Some evidence suggests that exposure therapy is useful for treatment of PTSD related to combat and civilian trauma. Some evidence also suggests eye movement desensitization and reprocessing is useful for treatment of PTSD related to civilian trauma (such as rape). While other psychotherapies may be helpful for treatment of PTSD, they have not been evaluated scientifically in the same way as the treatments listed here.
Click on David Baldwin's Trauma Information site for information about the experiential and physiological features of PTSD, along with information about risk factors and other resources for trauma victims and their loved ones. The National Institute of Mental Health PTSD Page also provides good definitional information about PTSD.
Specific phobias involve intense and irrational fear of specific situations or things, such as heights, thunderstorms, driving, seeing blood, certain animals or insects, or enclosed places. Although many people have fears of these things, we would not call them phobias unless they interfere with day-to-day functioning or the person is strongly bothered by having the fear.
Exposure or guided mastery is well-established as a beneficial treatment for specific phobia. In addition, some evidence suggests systematic desensitization, a related form of treatment, is useful for treatment of specific phobia. While other psychotherapies may be helpful for treatment of specific phobia, they have not been evaluated scientifically in the same way as the treatments listed here.
For more information on Specific Phobia, please see the Mental Health Matters page that provides a good definition of this problem.
Social Phobia and
Public Speaking Anxiety
People with social phobia are extremely anxious in situations that involve the possibility of interaction with other people. For some, this fear is limited to public speaking or other specific situations. For others, the prospect of interacting with just one other person in any type of situation is frightening. People with social phobia often go to great lengths to avoid being in social situations.
Some evidence suggests several treatments are useful for treatment of social phobia, including exposure treatment, cognitive behavioral group therapy, and systematic desensitization. While other psychotherapies may be helpful for treatment of social phobia, they have not been evaluated scientifically in the same way as the treatments listed here.
For more information on Social Phobia, please see the NIMH Social Phobia Page.

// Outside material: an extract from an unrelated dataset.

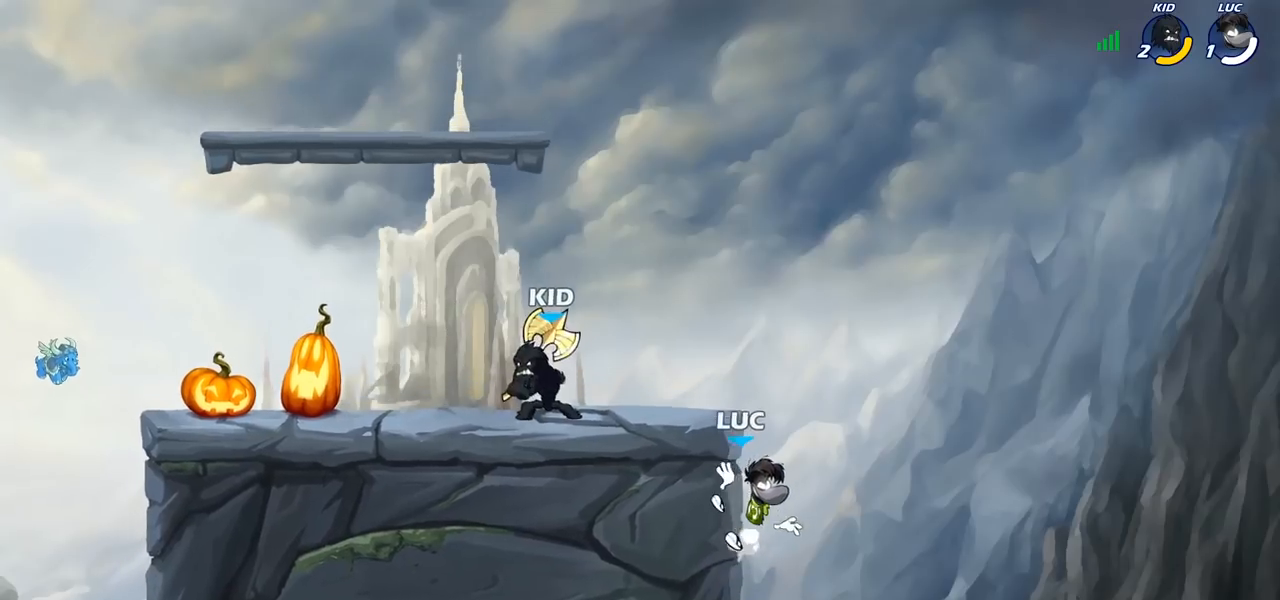
{"dt_ms": 500, "buttons": [], "left_stick": "left", "right_stick": "center", "events": [[150, "left_stick", "down-left"], [267, "left_stick", "left"], [350, "CROSS", "down"], [417, "CROSS", "up"]]}
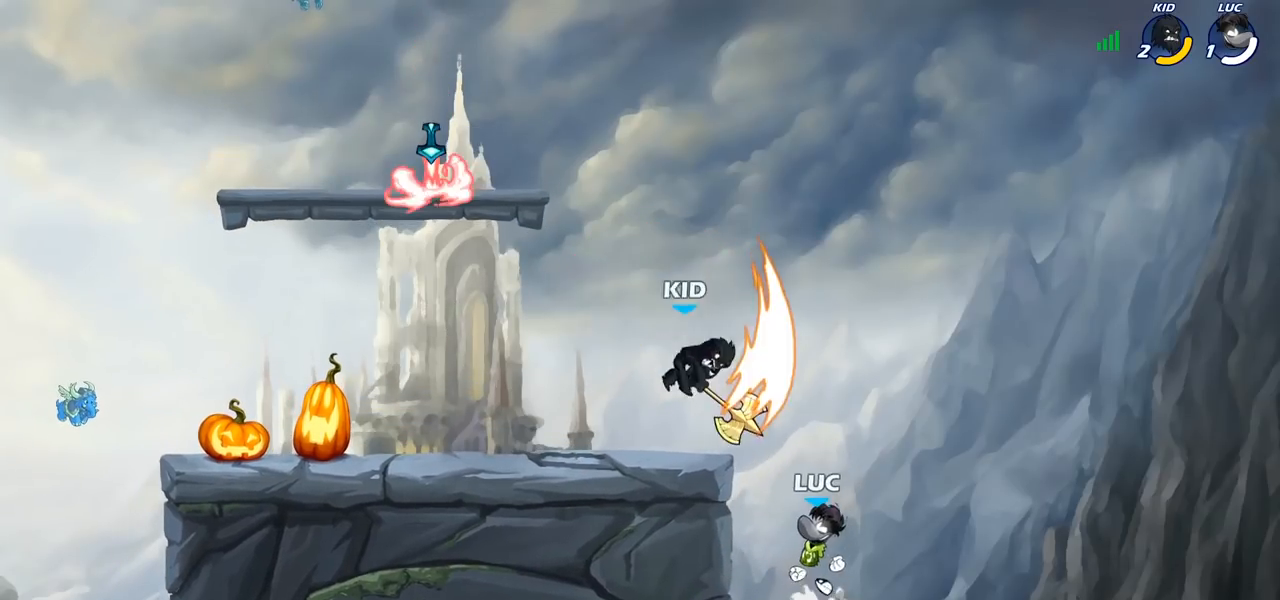
{"dt_ms": 500, "buttons": [], "left_stick": "up-left", "right_stick": "center", "events": [[183, "CIRCLE", "down"], [233, "left_stick", "up-left"], [283, "CIRCLE", "up"]]}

Coping with stressors like having a medical procedure performed or taking an important test can be difficult. People often feel anxious for several days ahead of time, and some even have trouble sleeping. Everyone feels the pressure of stressors like these, but some people have so much trouble coping that they are unable to continue to function normally.
Stress inoculation training is well-established as a beneficial treatment to aid in coping with stressors. While other psychotherapies may be helpful for coping with stressors, they have not been evaluated scientifically in the same way as the treatments listed here.